– L –
● Öğünülecek [kıymetli] elbisenin kullanılması, tâm fenâ ile müşerref olmuş sâlikde, bâtının ameline mâni’ değildir. Fekat, devâmlı huzûra kavuşmamış olan sâlikde, mâni’ olabilir. Fekat, mutlaka mâni’ olur demek mümkin değildir. 5/106. [Kıyâmet ve Âhıret: 101.]
● Resûlullahın “sallallahü aleyhi ve sellem” elbisesi, çok çeşidli idi. Güzel (süslü) elbise dahî giyer idi. Ve yünden elbise dahî kullanır idi. Giyimde zorlama, âdet-i şerîfleri değil idi. Hâzır olanı kabûl buyururdu. 5/51.
● Âl-i İmrân sûresinin 186.ci âyeti (Le tüble vünne fî……..) ile başlıyor. (Burada, siz imtihân edilirsiniz. Emvâliniz [mallar] noksan olur ve nefsleriniz [canlarınız] gider. Ve kendilerine sizlerden evvel kitâb gelenlerden ve müşriklerden, çok eziyyet verici sözler işitirsiniz. Sabr ederseniz ve kendinizi harâmdan korursanız, muhakkak biliniz ki bu ikisi, îmânın alâmetidir) buyuruyor. 5/42. [Hak Sözün Vesîkaları: 339.]

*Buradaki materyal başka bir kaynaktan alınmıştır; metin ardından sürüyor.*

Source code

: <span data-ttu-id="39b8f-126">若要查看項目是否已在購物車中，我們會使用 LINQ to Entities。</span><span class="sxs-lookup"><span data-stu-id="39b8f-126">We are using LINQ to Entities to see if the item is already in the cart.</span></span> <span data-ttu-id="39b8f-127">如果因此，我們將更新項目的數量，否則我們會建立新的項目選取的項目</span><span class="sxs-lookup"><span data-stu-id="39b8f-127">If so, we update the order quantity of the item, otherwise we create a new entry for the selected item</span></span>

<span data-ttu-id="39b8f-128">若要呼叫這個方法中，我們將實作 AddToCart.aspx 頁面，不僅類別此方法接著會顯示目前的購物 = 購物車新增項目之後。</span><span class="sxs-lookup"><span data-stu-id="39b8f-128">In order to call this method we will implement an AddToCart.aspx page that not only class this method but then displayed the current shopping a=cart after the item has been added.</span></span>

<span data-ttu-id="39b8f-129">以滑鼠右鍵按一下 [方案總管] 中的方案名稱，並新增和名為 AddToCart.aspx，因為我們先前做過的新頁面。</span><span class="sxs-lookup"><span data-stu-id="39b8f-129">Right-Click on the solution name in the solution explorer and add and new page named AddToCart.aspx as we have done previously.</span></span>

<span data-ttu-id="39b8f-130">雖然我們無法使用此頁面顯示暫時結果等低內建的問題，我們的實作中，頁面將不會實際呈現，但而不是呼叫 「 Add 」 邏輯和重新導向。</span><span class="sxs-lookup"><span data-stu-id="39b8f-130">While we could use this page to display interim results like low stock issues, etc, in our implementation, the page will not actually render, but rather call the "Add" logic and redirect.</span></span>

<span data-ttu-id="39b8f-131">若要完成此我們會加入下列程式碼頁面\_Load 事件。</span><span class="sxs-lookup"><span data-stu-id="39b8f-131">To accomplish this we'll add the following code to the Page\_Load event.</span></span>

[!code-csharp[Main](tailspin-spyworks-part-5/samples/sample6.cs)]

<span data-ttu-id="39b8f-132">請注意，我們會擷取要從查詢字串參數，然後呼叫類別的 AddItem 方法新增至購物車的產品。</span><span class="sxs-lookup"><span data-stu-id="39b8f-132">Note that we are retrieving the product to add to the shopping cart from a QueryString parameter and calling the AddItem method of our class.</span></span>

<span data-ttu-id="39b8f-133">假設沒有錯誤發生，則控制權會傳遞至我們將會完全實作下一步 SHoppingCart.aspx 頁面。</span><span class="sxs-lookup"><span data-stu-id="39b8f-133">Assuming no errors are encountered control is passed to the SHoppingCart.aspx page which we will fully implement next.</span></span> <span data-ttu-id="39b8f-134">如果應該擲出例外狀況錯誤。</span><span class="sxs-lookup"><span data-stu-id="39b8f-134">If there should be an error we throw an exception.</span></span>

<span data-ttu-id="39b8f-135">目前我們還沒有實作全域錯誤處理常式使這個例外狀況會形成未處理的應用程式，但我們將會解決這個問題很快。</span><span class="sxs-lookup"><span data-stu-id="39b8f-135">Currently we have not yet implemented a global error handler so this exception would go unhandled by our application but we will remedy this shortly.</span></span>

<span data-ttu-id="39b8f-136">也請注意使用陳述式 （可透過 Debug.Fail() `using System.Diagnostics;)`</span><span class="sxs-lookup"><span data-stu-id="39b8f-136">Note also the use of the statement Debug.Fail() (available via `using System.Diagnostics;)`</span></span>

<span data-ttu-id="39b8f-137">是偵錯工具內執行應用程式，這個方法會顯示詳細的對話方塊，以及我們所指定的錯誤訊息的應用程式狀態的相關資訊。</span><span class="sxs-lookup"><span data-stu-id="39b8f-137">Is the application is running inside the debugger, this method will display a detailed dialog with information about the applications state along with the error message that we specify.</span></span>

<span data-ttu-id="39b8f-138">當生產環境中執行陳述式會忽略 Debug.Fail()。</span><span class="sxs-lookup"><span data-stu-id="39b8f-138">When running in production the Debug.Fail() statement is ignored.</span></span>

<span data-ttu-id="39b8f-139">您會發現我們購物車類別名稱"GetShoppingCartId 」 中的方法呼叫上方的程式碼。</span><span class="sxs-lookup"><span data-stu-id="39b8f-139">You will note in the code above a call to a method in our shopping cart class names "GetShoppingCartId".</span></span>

● Dünyevî ni’metlerin ve lezzetlerin ilâcı, ahkâm-ı islâmiyyenin yerine getirilmesine ve ilâhî emr ve yasaklara tâbi’ olmağa bağlıdır. 4/49. [Hak Sözün Vesîkaları: 327.]
● Kavuşma lezzeti [Allahü teâlâya], Cennet ni’metlerinin lezzetlerinden dahâ çokdur. Ve kavuşmamanın elemleri, Cehennem azâbından dahâ şiddetlidir. 4/211.
● Dilin sâlih olması, din ve dünyânın islâhını ihtivâ etmekdedir. [Dili islâh olmuş ise, din ve dünyâsı islâh olur.] 6/67.
● Âlem-i emr latîfelerinin başlangıcı kalbdendir. Ve kalbin üstü rûh, rûhun üstü sır, sırrın üstü hafî, hafînin üstü ahfâdır. Kalb, âlem-i halk ile âlem-i emr arasında geçiddir. 6/5.
● Beş latîfenin her biri âlemdir ki, âlem-i halkdan kat kat fazladırlar. Sâlik bu beş latîfeyi geçip, fenâ ile hakîkatlenir [fenâya kavuşur]. Sonra ilâhî kemâlâta başlar ki, bekâ makâmıdır. 5/134.